Which lines below contain "APERTURE"? Pull them out.

[[ Data section open ]]

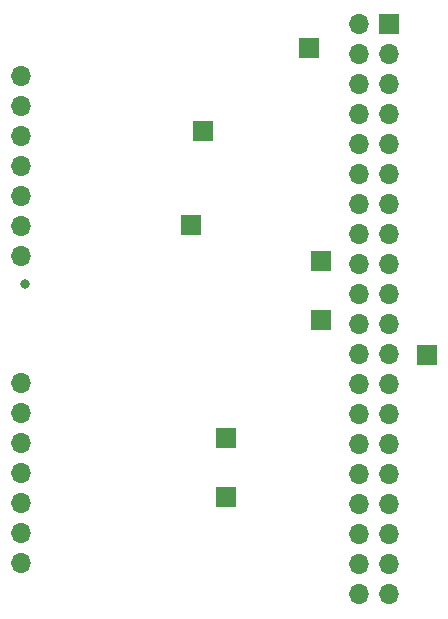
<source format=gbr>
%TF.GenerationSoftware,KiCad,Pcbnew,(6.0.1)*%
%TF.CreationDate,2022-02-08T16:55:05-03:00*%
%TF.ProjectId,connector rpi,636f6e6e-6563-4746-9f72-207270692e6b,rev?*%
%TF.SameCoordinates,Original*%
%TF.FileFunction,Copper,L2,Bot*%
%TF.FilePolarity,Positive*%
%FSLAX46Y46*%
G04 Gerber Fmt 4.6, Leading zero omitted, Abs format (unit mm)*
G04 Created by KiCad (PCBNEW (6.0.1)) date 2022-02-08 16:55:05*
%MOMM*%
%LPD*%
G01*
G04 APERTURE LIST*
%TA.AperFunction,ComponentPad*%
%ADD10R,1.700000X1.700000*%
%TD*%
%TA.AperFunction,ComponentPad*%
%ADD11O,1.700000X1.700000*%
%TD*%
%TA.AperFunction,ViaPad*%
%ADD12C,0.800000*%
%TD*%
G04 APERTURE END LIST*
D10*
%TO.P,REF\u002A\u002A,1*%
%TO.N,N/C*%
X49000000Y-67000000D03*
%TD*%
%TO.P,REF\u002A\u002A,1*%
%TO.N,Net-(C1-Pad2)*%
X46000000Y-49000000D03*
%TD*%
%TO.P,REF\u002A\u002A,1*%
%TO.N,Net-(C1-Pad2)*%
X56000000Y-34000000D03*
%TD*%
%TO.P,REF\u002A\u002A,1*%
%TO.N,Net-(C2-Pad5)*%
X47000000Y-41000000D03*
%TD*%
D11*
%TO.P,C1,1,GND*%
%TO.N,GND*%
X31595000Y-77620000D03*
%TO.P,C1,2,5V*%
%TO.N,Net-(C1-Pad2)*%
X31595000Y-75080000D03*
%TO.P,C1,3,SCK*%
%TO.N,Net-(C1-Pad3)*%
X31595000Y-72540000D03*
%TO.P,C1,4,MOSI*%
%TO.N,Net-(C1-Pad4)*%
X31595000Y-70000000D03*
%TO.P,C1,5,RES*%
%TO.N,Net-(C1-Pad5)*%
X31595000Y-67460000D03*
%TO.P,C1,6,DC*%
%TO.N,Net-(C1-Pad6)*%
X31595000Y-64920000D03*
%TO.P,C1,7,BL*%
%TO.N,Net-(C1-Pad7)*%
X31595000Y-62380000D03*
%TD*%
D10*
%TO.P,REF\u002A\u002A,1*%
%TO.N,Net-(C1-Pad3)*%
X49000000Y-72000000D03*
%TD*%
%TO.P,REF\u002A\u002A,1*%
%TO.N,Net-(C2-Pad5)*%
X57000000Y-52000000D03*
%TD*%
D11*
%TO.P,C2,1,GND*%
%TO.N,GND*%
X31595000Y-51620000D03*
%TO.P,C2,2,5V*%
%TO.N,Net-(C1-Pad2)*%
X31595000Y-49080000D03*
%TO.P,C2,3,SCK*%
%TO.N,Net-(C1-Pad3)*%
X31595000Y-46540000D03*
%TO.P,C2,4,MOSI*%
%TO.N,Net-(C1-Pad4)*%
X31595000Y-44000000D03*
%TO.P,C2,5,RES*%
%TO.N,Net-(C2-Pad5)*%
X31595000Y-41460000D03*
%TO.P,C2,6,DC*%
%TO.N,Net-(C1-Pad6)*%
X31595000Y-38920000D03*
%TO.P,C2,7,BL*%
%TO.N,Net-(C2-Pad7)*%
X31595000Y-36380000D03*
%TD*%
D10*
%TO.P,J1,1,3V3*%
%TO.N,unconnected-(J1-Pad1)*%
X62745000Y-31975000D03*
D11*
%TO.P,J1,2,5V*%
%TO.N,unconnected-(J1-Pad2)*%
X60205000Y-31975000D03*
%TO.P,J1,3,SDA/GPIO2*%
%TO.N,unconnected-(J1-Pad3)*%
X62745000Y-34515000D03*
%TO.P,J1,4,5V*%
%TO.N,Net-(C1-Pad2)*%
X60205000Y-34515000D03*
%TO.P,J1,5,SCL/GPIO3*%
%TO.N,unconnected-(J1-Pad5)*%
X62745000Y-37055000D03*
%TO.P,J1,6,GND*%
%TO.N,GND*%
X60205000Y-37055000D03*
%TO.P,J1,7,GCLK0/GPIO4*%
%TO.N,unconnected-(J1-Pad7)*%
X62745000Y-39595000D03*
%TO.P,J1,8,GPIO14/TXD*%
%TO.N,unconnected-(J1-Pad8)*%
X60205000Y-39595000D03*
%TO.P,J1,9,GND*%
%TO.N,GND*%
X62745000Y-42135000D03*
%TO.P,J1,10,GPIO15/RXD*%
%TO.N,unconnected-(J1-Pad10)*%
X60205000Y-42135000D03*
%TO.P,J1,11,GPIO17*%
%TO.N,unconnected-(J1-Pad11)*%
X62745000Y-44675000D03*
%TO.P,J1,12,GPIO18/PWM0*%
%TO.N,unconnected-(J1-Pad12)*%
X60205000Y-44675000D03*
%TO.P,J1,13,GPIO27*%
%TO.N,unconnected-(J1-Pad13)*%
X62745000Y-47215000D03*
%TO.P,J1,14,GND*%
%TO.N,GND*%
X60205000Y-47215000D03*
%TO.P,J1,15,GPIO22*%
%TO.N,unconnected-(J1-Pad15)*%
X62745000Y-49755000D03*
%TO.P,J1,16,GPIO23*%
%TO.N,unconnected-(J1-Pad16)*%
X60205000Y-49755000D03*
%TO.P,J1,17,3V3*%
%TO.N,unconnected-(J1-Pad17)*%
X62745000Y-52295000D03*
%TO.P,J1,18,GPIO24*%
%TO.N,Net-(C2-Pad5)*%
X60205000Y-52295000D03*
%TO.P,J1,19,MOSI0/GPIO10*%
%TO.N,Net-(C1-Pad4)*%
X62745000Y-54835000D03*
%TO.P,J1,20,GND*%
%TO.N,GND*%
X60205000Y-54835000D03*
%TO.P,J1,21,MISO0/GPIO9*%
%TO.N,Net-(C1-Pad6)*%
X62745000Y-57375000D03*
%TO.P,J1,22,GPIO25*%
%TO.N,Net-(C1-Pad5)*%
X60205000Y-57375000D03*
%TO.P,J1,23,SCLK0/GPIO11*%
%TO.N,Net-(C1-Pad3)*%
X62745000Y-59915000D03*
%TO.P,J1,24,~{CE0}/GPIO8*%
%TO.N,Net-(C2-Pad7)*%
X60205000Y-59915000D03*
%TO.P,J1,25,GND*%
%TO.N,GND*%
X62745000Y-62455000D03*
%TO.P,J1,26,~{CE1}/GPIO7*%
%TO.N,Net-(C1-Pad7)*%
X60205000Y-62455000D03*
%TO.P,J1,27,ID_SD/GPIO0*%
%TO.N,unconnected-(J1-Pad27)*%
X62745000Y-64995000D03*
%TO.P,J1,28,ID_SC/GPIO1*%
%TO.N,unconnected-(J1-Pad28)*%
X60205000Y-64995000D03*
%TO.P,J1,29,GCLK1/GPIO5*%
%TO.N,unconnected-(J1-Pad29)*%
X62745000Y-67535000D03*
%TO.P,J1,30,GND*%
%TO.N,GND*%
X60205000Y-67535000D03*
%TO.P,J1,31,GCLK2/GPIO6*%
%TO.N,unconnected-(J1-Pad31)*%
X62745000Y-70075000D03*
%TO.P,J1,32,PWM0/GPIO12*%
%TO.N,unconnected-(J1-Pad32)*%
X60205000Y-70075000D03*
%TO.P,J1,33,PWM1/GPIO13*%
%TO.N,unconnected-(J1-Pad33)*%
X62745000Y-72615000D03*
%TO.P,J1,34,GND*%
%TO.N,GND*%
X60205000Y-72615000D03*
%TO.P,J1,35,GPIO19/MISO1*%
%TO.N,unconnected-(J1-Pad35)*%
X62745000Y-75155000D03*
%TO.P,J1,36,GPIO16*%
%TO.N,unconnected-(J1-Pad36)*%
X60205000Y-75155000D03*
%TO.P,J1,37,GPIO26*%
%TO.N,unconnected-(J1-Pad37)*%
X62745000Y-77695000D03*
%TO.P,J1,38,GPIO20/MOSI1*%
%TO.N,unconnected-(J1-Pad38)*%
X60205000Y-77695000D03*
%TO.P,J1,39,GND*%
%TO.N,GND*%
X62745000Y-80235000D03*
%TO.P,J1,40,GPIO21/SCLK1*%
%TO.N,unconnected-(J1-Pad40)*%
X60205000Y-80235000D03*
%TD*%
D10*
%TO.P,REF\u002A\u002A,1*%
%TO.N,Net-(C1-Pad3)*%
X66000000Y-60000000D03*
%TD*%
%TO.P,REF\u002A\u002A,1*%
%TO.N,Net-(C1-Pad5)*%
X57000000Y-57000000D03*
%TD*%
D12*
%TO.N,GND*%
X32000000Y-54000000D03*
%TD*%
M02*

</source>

[[ Data section closed ]]
[[ Data section open ]]

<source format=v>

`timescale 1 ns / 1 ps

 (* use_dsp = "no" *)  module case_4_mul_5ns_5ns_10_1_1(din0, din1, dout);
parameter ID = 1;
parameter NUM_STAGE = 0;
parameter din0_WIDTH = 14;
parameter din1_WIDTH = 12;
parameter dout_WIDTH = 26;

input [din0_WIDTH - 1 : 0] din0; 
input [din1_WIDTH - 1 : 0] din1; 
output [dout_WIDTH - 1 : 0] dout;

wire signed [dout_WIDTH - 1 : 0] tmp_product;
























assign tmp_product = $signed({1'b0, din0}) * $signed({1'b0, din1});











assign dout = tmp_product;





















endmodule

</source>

[[ Data section closed ]]

Response:
G04 APERTURE LIST*
G04 APERTURE END LIST*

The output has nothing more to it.